╭─ THE RECORDS
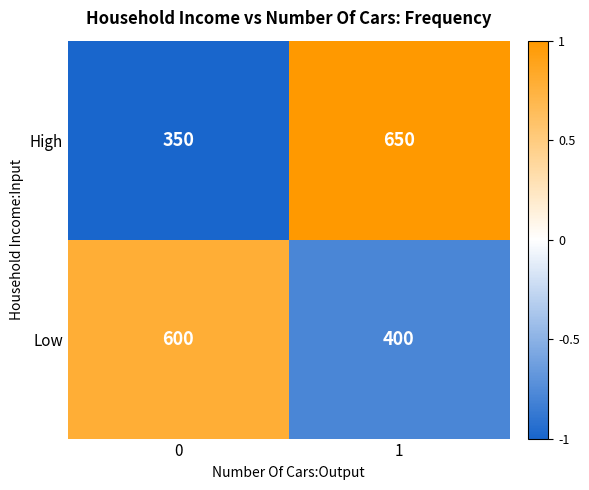

Is it true that Low equals 911 at 0?

False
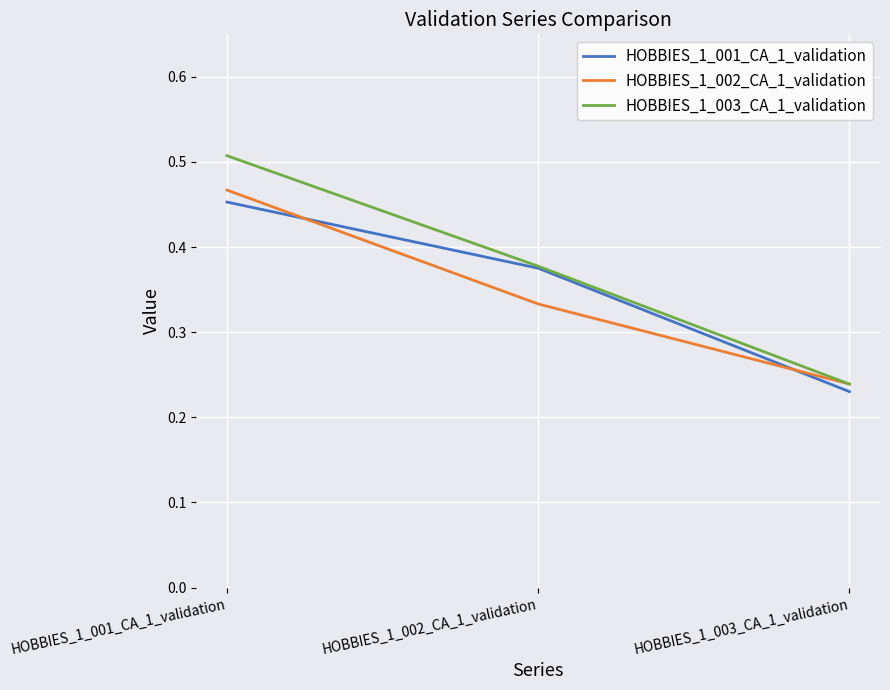

Which category has the lowest value in the HOBBIES_1_002_CA_1_validation series?

HOBBIES_1_003_CA_1_validation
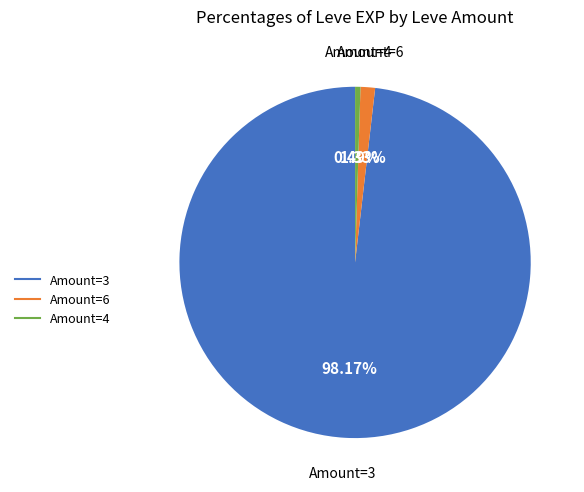

Does any single category account for the majority?

Yes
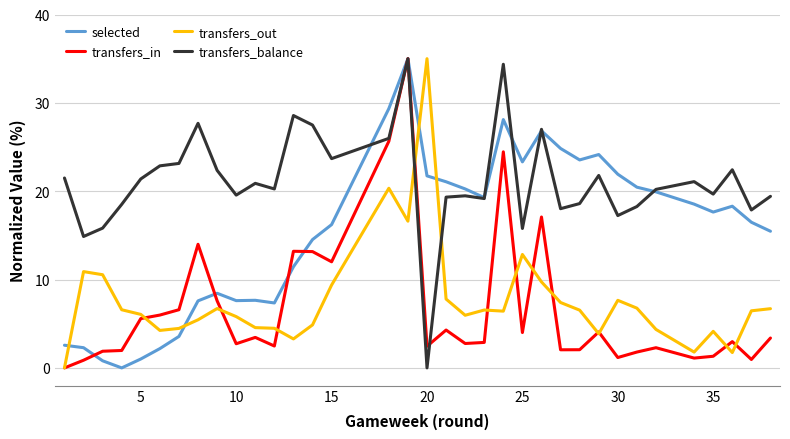

How many data points does each series have?

35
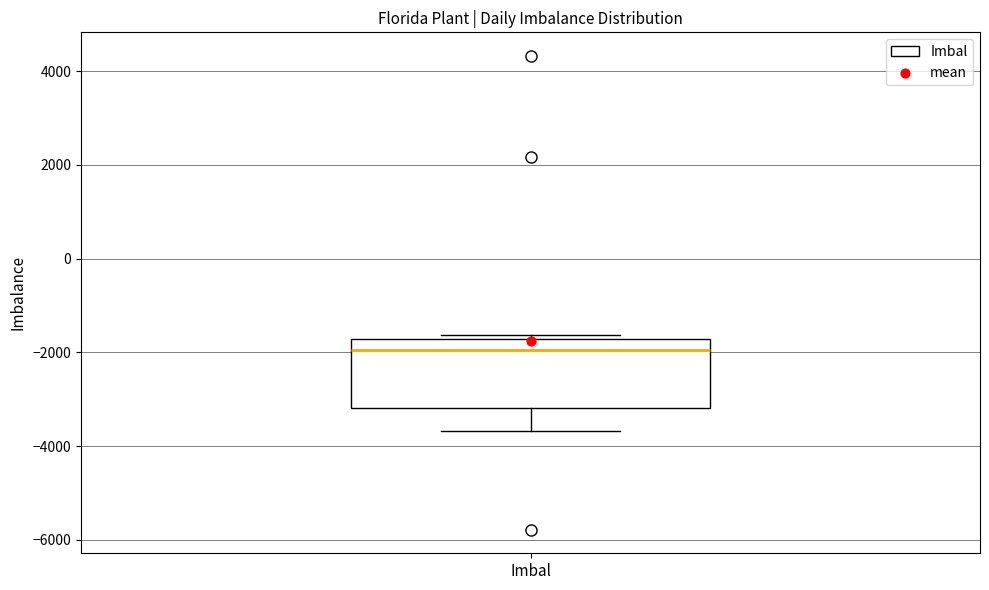

Where is the lower edge of the box for Imbal on the y-axis? The values are not printed on the chart, so give them approximately, as read against the axis.

-3200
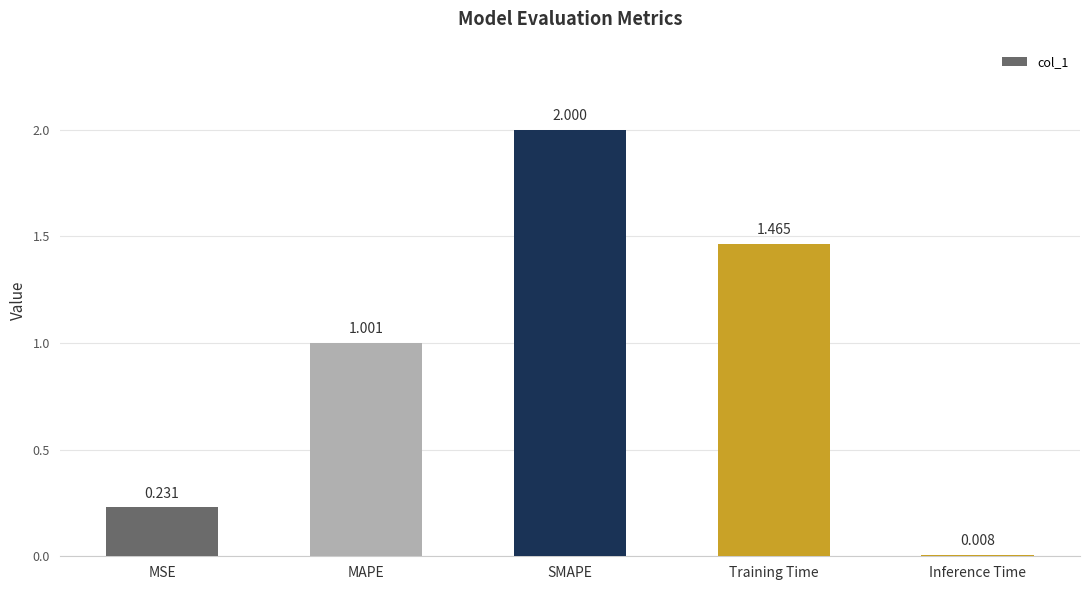

Between MSE and MAPE, which is larger?

MAPE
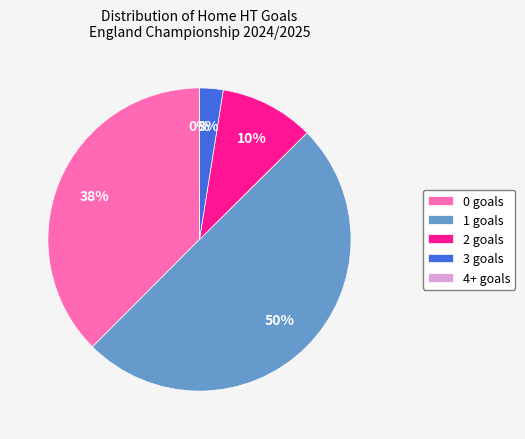

How many slices are in this pie chart?

5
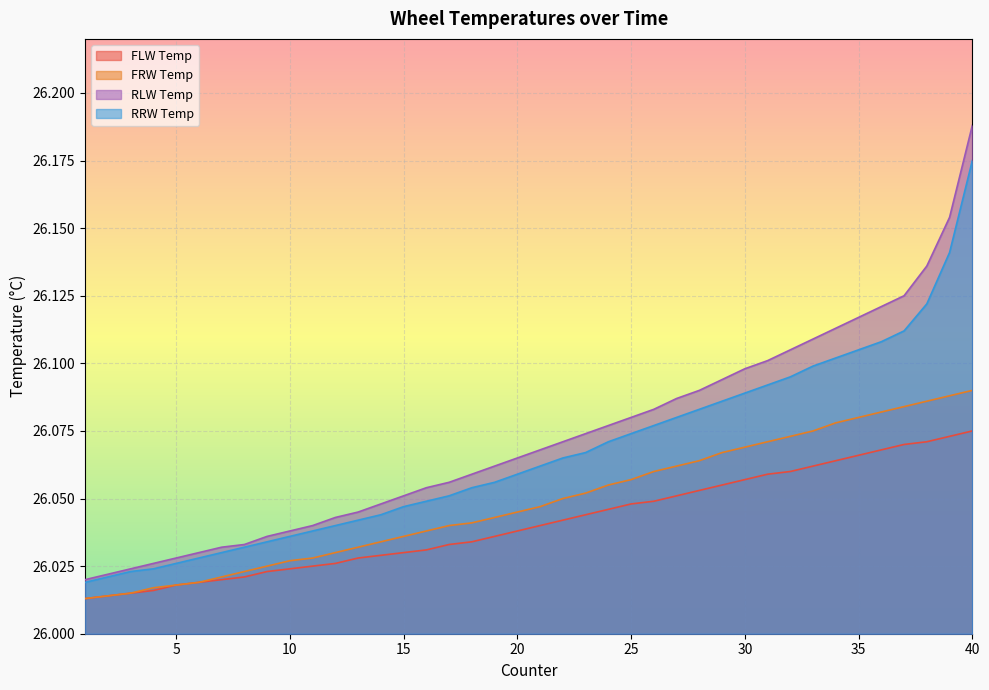

True or false: RRW Temp and FLW Temp intersect in this chart.

False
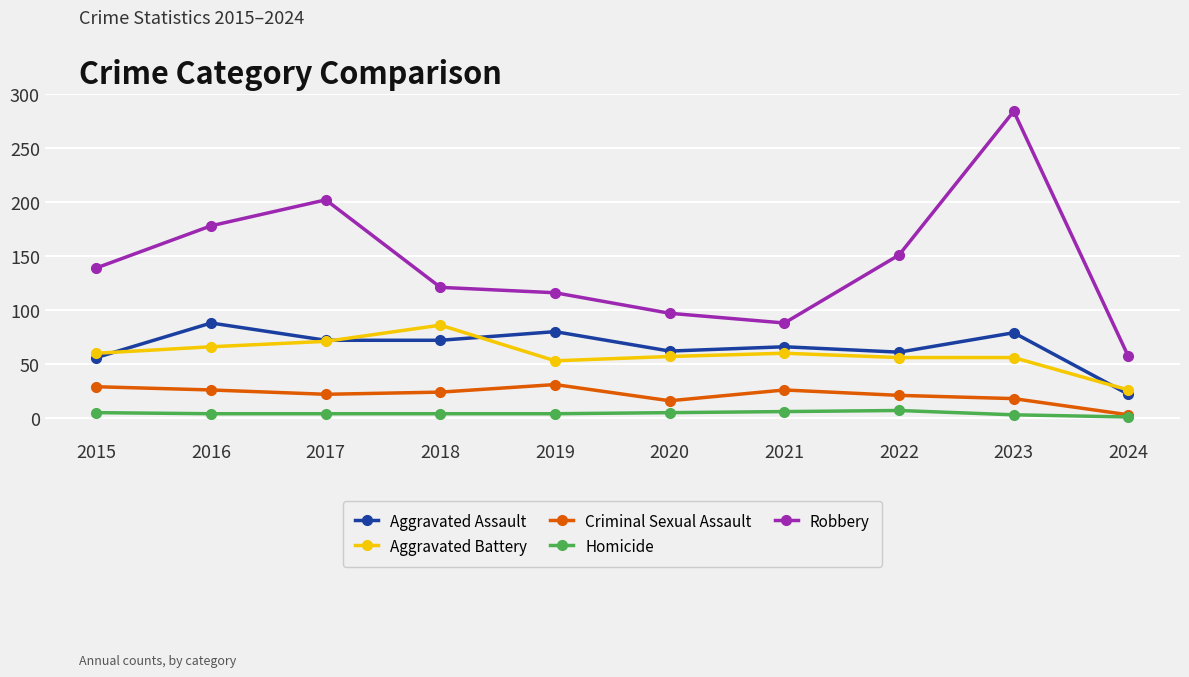

True or false: Homicide and Aggravated Battery cross at least once.

False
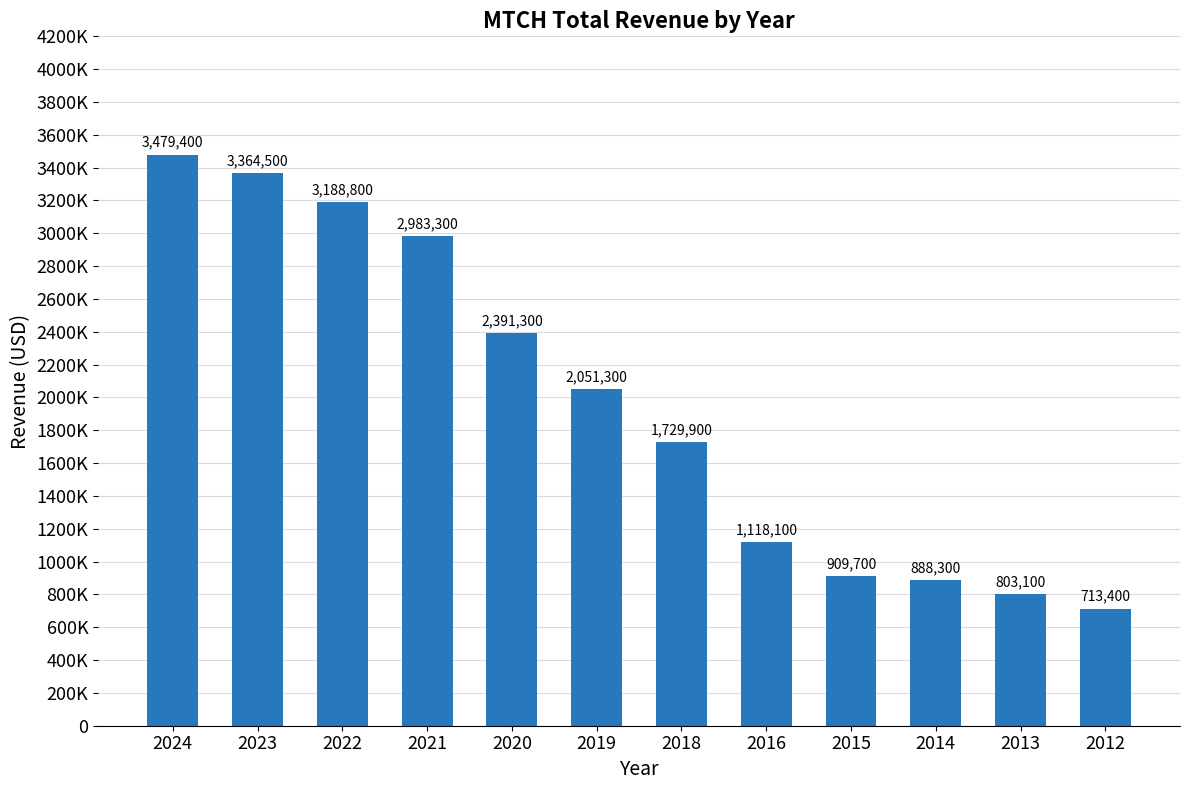

The value at 2018 is 1729900. True or false?

True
╰─
[WHAT THE TASK ASKS] Can you reproduce all of the material above word for word, leaving out the pictures?

[REPLY TO THE TASK]
Is it true that Low equals 911 at 0?

False

Which category has the lowest value in the HOBBIES_1_002_CA_1_validation series?

HOBBIES_1_003_CA_1_validation

Does any single category account for the majority?

Yes

How many data points does each series have?

35

Where is the lower edge of the box for Imbal on the y-axis? The values are not printed on the chart, so give them approximately, as read against the axis.

-3200

Between MSE and MAPE, which is larger?

MAPE

How many slices are in this pie chart?

5

True or false: RRW Temp and FLW Temp intersect in this chart.

False

True or false: Homicide and Aggravated Battery cross at least once.

False

The value at 2018 is 1729900. True or false?

True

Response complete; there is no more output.